SOCY7709: Quantitative Data Management

Instructor: Natasha Sarkisian

Processing Observations across Subgroups

1. Subgroup operations across multiple variables

Oftentimes, datasets include nested subcomponents – e.g., data on each child of each respondent, or on each person who helped with activities of daily living, or each recipient of financial assistance, or on organizations for which respondent volunteered, etc. Even though the entire dataset might not have a nested structure, these subcomponents are essentially nested – children within the respondent, etc. Such data are usually provided in separate variables for each lower level unit, e.g.:

R’s ID / Child 1 age / Child 1 gender / Child 2 age / Child 2 gender / Child 3 age / Child 3 gender
1
2
3

Different individuals might have different number of children, so, for example, if someone only has one child, then only child 1 columns will contain data; the following ones will be missing. When dealing with such data, we could either (1) conduct analyses on the level of individual à need to aggregate across variables or (2) conduct analyses on the level of lower level unit (here, child) à need to reshape the data into:

R’s ID / Child number / Child gender / Child age
1 / 1
1 / 2
1 / 3
2 / 1
2 / 2
2 / 3
3 / 1
3 / 2
3 / 3

In this long format, there will be rows with all child data missing since some people have less than 3 children; such blank rows need to be identified and deleted (we learned how to do that when discussing reshaping).

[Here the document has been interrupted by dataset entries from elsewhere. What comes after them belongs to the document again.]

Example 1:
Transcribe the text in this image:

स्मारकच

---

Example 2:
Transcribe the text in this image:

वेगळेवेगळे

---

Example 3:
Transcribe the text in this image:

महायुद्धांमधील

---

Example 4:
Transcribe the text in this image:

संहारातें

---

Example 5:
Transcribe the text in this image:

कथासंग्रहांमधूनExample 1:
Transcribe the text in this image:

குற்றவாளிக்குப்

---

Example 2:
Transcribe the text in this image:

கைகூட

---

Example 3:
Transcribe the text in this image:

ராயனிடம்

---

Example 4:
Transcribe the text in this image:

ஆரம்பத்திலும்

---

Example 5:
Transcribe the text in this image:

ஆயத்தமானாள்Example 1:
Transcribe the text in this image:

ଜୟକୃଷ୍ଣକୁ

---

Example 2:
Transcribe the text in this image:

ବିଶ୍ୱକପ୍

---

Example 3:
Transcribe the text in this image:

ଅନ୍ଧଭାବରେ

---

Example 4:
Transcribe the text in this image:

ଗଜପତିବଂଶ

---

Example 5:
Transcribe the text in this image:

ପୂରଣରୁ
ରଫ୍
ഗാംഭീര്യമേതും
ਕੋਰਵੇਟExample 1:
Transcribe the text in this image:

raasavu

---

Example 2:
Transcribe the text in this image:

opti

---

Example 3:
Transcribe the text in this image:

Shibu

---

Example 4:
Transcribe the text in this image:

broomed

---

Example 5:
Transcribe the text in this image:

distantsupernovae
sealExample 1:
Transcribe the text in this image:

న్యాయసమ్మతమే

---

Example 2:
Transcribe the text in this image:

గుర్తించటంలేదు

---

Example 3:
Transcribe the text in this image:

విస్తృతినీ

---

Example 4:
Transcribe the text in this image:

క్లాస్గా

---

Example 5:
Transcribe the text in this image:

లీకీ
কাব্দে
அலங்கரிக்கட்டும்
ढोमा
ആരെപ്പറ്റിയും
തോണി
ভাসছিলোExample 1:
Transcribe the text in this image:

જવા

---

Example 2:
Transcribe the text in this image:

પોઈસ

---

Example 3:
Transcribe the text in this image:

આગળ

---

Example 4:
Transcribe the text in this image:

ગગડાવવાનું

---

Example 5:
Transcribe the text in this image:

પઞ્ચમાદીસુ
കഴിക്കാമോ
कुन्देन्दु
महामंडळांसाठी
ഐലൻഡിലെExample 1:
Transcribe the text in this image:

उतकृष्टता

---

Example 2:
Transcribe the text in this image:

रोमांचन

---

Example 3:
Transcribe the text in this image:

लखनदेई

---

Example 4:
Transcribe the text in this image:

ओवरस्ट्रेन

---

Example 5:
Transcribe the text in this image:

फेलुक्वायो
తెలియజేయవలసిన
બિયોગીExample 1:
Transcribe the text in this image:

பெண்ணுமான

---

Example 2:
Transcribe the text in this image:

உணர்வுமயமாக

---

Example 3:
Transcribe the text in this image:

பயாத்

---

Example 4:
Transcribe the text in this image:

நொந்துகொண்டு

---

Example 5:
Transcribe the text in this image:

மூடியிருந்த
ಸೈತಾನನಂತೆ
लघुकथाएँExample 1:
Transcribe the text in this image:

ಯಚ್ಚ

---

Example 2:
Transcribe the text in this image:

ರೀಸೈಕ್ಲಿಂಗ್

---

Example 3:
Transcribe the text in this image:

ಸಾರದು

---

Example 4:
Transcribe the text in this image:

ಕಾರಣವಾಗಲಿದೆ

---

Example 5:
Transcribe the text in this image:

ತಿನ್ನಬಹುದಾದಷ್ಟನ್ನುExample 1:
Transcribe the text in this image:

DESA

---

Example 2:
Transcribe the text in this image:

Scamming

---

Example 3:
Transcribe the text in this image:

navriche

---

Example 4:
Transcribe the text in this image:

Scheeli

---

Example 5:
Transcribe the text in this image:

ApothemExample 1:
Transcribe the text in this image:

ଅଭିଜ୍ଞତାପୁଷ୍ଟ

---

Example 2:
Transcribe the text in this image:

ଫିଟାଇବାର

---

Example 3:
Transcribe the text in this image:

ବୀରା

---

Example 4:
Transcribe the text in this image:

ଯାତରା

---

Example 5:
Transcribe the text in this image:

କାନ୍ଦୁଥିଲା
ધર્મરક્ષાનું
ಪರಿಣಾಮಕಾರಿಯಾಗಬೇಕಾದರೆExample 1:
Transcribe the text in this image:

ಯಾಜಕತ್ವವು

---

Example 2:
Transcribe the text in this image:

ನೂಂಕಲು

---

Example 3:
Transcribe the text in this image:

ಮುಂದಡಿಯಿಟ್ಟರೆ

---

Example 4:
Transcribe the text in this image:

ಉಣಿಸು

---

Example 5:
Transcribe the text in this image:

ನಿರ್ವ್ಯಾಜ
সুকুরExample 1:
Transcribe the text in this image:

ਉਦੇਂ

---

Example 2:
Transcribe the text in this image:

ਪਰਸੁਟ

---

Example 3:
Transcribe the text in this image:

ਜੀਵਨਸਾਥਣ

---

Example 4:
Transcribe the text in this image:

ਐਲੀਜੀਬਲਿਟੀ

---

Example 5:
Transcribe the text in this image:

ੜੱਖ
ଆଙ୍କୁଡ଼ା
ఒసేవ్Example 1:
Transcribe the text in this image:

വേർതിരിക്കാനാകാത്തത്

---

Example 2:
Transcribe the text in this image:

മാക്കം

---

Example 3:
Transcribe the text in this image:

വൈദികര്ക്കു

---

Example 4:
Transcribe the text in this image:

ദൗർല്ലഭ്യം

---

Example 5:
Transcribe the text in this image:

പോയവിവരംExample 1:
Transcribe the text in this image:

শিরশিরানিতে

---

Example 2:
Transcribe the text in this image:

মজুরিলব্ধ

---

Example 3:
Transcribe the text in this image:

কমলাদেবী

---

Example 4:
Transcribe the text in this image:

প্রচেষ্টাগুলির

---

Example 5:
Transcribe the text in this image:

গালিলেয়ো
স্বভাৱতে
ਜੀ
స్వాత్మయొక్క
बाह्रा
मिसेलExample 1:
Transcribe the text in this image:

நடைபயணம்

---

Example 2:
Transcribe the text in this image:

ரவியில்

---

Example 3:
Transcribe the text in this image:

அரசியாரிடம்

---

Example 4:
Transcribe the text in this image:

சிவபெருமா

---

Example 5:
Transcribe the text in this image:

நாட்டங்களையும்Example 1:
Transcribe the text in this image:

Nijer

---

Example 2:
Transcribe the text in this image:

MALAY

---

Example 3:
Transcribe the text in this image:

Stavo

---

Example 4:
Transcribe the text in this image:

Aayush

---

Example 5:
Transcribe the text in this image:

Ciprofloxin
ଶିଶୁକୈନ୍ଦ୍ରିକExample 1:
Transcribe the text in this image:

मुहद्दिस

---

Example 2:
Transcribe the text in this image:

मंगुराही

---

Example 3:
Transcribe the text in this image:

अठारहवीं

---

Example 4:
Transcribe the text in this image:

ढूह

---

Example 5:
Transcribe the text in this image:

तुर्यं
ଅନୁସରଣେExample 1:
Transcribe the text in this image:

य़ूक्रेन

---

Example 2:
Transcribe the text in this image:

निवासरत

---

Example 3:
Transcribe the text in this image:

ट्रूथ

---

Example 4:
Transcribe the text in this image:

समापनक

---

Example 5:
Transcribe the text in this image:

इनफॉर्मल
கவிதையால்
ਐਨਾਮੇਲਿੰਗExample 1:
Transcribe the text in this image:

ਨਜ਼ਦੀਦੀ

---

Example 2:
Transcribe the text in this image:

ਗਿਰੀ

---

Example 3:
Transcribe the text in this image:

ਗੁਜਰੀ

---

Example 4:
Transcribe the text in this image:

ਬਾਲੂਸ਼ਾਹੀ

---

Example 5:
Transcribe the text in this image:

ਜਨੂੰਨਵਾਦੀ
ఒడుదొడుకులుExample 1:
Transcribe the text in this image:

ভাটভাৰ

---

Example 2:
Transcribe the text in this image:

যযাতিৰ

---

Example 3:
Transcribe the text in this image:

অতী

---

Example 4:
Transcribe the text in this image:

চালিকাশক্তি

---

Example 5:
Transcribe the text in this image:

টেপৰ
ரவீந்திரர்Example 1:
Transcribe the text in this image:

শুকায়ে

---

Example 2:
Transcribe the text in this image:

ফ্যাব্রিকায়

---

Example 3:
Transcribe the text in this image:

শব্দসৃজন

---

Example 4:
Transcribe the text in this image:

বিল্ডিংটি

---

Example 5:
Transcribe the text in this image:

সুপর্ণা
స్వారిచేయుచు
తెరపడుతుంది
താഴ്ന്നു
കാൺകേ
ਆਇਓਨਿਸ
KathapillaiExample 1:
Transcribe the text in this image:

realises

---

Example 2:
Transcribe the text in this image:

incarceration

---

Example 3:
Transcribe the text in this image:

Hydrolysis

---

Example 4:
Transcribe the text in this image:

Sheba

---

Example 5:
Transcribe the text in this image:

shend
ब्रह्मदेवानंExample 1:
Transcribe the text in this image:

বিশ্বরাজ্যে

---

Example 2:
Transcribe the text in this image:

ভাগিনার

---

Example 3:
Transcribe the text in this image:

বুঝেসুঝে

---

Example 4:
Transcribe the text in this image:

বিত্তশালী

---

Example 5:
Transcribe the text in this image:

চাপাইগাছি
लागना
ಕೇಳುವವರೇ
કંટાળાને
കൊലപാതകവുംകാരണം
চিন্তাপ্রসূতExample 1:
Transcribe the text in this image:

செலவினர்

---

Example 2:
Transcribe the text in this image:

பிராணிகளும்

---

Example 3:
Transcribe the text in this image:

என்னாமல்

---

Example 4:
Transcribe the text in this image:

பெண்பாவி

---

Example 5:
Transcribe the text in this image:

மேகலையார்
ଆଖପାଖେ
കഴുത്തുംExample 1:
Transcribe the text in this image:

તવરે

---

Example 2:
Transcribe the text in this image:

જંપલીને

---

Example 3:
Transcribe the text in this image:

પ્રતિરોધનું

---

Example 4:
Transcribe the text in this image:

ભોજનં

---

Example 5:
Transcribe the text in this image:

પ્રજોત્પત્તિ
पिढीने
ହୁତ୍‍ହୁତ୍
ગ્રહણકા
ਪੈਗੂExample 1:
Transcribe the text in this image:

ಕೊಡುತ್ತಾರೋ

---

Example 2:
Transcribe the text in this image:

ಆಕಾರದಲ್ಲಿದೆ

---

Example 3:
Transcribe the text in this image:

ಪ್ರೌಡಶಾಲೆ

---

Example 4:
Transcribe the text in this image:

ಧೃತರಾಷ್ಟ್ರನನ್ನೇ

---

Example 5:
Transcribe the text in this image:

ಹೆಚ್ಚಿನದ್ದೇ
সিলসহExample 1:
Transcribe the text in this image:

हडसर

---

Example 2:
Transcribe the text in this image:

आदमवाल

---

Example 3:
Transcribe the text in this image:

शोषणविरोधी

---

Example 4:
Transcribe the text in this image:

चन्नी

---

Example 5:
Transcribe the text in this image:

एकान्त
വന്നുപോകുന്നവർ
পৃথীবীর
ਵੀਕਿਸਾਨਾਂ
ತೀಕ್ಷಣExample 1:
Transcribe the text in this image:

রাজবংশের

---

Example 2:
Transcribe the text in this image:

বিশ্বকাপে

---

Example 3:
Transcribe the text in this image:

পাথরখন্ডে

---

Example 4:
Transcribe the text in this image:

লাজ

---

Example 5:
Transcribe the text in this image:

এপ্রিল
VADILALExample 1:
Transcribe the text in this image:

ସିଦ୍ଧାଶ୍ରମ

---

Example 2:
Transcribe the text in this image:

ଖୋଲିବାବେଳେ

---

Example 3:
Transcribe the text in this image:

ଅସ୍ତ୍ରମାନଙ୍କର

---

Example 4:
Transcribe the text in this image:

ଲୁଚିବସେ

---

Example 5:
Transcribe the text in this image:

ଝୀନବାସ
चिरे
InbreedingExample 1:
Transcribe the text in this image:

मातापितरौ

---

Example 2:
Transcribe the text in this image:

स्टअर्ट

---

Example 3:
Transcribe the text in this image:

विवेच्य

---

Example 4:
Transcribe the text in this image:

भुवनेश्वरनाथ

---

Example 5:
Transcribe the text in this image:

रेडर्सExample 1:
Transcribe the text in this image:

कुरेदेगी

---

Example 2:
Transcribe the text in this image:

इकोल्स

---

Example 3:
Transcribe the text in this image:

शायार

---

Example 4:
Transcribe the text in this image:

We will focus, however, on aggregating across variables when our goal is to have individuals as units of analysis. As we discussed earlier, when we are interested in creating new variables based on information that is stored in multiple columns in the dataset, we can use the many egen options that allow us to combine such information across columns in various ways.

This is a recap:

·  anycount(varlist), values(integer numlist) -- looks for a match across multiple variables and generates a count of variables among those in the varlist for which values are equal to any integer value in a supplied numlist. Values for any observations excluded by either if or in are set to 0 (not missing).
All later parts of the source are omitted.